The SEBLUP is obtained by replacing a consistent estimator of θ by \( \hat{\boldsymbol{\theta}}=\left({\hat{\sigma}}_u^2,\hat{\rho}\right)^{\prime } \):
$$ {\hat{\delta}}_i^{SEBLUP}={\overset{\sim }{\delta}}_i^{SEBLUP}\left(\hat{\boldsymbol{\theta}}\right)={\boldsymbol{x}}_i^{\prime}\overset{\sim }{\boldsymbol{\beta}}\left(\hat{\boldsymbol{\theta}}\right)+{\boldsymbol{b}}_i^{\prime}\boldsymbol{G}\left(\hat{\boldsymbol{\theta}}\right){\boldsymbol{\varSigma}}^{-\mathbf{1}}\left(\hat{\boldsymbol{\theta}}\right)\left\{\boldsymbol{y}-\boldsymbol{X}\overset{\sim }{\boldsymbol{\beta}}\left(\hat{\boldsymbol{\theta}}\right)\right\}. $$
(8)
If we assume the normality of the random effects, we can estimate \( {\sigma}_u^2 \) and ρ based on different procedures. In this research, we consider the Restricted Maximum Likelihood estimator, which takes into account for the loss in degrees of freedom derived from estimating β, while other estimators, such as the Maximum Likelihood estimator, do not (Rao and Molina 2015). The assumption of normality of the random effects is reasonable in those cases in which area-level direct estimates are normally distributed, as tends to be the case in criminological studies looking into the confidence in police work (Williams et al. 2019), emotions about crime (Whitworth 2012) and rates of some crime types at large spatial scales (Fay and Diallo 2012). However, such assumption may be considered invalid in those cases in which the normality of direct estimates is not met. This may be the case of studies analysing specific crime types at detailed spatial scales, as these may show zero inflated skewed distributions and thus robust SAE techniques adjusted to non-normal distributions are needed (Dreassi et al. 2014).
Previous Studies Using the SEBLUP
The SEBLUP has not yet been used to estimate crime rates or confidence in the police.

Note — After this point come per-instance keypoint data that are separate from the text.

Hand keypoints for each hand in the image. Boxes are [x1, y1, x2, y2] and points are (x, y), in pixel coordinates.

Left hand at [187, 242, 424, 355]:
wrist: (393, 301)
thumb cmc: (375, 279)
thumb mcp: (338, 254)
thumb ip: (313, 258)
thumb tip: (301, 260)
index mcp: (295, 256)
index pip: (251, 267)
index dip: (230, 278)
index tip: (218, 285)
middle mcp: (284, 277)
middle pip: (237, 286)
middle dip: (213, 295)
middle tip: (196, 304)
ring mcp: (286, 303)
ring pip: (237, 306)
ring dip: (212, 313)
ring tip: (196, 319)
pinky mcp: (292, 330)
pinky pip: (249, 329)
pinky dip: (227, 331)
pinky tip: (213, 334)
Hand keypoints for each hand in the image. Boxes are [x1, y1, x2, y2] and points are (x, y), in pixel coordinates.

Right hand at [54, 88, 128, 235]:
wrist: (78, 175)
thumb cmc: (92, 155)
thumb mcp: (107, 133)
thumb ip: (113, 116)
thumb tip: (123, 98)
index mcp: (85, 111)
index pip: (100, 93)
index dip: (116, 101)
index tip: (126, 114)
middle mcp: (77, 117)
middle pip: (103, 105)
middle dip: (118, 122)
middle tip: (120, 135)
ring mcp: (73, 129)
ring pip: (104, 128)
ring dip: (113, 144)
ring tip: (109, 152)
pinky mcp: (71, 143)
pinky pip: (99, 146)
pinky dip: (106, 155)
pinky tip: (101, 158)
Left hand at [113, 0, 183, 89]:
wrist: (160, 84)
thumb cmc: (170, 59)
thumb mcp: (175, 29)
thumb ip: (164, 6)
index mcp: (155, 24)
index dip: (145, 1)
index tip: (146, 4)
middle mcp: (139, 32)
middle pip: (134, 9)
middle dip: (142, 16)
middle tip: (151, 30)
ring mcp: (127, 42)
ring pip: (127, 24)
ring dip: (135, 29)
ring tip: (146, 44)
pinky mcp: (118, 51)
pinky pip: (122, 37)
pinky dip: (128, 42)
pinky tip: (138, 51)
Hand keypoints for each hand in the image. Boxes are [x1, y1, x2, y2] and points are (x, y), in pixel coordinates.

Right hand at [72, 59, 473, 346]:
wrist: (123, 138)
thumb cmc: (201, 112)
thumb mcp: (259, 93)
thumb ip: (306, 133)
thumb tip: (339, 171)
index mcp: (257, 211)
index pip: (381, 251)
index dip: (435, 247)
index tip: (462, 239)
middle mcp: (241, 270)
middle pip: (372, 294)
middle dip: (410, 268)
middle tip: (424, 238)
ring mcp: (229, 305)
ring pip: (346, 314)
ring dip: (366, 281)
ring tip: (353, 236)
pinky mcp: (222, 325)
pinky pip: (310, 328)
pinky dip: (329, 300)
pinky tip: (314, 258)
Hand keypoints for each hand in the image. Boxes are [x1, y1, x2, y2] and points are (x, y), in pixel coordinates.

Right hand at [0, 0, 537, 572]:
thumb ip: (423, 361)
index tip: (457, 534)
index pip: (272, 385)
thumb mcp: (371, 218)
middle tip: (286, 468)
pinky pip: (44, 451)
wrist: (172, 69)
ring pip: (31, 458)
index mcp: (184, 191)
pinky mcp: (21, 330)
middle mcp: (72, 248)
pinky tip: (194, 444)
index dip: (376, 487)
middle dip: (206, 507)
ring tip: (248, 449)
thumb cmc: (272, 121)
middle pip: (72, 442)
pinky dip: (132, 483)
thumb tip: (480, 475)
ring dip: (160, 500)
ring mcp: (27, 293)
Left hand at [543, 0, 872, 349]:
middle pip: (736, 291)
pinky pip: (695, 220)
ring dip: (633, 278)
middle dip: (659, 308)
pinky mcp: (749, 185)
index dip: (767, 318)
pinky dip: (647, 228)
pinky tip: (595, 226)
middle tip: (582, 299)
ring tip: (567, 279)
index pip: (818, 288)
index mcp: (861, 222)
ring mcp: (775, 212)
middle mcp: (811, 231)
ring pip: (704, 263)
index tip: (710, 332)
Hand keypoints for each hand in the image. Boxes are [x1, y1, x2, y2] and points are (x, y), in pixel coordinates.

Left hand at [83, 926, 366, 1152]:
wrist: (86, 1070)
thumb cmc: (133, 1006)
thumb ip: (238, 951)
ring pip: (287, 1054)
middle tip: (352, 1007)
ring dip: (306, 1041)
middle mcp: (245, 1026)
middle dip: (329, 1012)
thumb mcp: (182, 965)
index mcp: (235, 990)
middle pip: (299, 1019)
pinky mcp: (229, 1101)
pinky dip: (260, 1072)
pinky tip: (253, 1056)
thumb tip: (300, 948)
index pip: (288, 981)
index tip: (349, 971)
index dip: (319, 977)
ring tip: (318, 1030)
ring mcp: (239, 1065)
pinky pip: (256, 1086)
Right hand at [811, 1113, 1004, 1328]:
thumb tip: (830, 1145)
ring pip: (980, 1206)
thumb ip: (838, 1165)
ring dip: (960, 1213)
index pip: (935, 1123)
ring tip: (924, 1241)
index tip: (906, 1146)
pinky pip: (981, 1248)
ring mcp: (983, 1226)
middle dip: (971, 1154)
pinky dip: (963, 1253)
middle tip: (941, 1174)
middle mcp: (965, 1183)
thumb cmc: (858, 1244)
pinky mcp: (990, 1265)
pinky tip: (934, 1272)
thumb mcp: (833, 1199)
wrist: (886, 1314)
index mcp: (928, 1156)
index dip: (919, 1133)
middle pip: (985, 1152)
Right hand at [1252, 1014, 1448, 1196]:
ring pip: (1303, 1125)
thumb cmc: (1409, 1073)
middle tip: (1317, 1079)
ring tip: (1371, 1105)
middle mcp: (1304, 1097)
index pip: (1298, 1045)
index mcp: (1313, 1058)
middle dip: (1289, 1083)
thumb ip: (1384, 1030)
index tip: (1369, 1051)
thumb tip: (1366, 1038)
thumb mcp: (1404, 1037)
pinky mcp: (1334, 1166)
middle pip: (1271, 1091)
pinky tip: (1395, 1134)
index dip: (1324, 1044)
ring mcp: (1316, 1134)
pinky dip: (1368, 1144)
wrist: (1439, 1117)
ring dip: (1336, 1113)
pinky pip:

However, a series of simulation studies and applications analysing economic and agricultural outcomes have shown that the SEBLUP tends to outperform EBLUP estimators when ρ moves away from zero -especially when it is close to −1 or 1 (Chandra et al. 2007; Petrucci and Salvati 2006; Pratesi and Salvati 2008). There are very few simulation studies that investigate the impact of m, and the interaction between m and ρ, on the SEBLUP’s performance, and these show contradicting results. Salvati (2004) examined the precision of SEBLUP estimates for m equal to 25 and 50, and ρ = {±0.25,±0.5,±0.75}, and concluded that the improvement in the estimates’ accuracy is higher when the spatial autoregressive coefficient increases, but also that “benefit is bigger as the number of small areas increase” (Salvati 2004:11). In policing research, the SEBLUP is thus expected to produce more reliable estimates than the EBLUP when the values of the variable of interest geographically cluster together, as observed in many studies on crime and crime perceptions (Baller et al. 2001; Williams et al. 2019), and when the number of areas for which we aim to produce estimates is large. Therefore, in cases like the one encountered by Gemmell et al. (2004), who produced estimates of drug use for ten local authorities in Greater Manchester, the EBLUP is expected to produce better estimates than the SEBLUP due to the small number of areas under study.
Asfar and Sadik (2016) analyzed the SEBLUP’s relative mean squared errors under m equal to 16, 64 and 144, and they found large relative improvement of SEBLUP estimates even when ρ is very small (ρ = 0.05) and small (ρ = 0.25), also in cases of very few areas under study (m = 16). In addition, such improvement was sometimes larger when m was equal to 16 than in cases of m equal to 64 and 144. These results are not consistent with other simulation studies, which show that SEBLUP’s relative performance improves as the number of areas increases (Salvati 2004), and the SEBLUP’s precision is not improved if ρ ≅ 0 in cases of m equal to 25 and 50 (Salvati 2004), 61 (Petrucci and Salvati 2006), 23 (Chandra et al. 2007) and 42 (Pratesi and Salvati 2008). Therefore, further research is needed to understand how both ρ and m affect the SEBLUP’s relative precision, and we assess the performance of the SEBLUP in Section 5.